任务说明 - 请收集下方数据中所有包含“centers”一词的行，并原样抄出。匹配时区分大小写。

记录数据 -
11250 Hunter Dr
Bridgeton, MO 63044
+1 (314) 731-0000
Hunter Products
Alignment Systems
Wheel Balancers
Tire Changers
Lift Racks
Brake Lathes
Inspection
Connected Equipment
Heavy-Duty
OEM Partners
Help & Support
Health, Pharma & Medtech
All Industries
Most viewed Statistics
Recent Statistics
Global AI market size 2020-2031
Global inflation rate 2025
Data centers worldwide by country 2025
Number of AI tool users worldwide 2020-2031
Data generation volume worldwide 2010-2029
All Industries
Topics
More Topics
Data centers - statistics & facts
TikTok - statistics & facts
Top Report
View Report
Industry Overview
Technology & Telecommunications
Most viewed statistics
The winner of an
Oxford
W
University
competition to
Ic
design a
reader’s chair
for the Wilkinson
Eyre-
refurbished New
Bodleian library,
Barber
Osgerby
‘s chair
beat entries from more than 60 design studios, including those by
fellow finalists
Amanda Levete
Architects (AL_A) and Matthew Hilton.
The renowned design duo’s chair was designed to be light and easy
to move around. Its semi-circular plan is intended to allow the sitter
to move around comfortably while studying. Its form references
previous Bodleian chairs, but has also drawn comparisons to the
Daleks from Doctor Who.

参考答案 -
Data centers worldwide by country 2025
Data centers - statistics & facts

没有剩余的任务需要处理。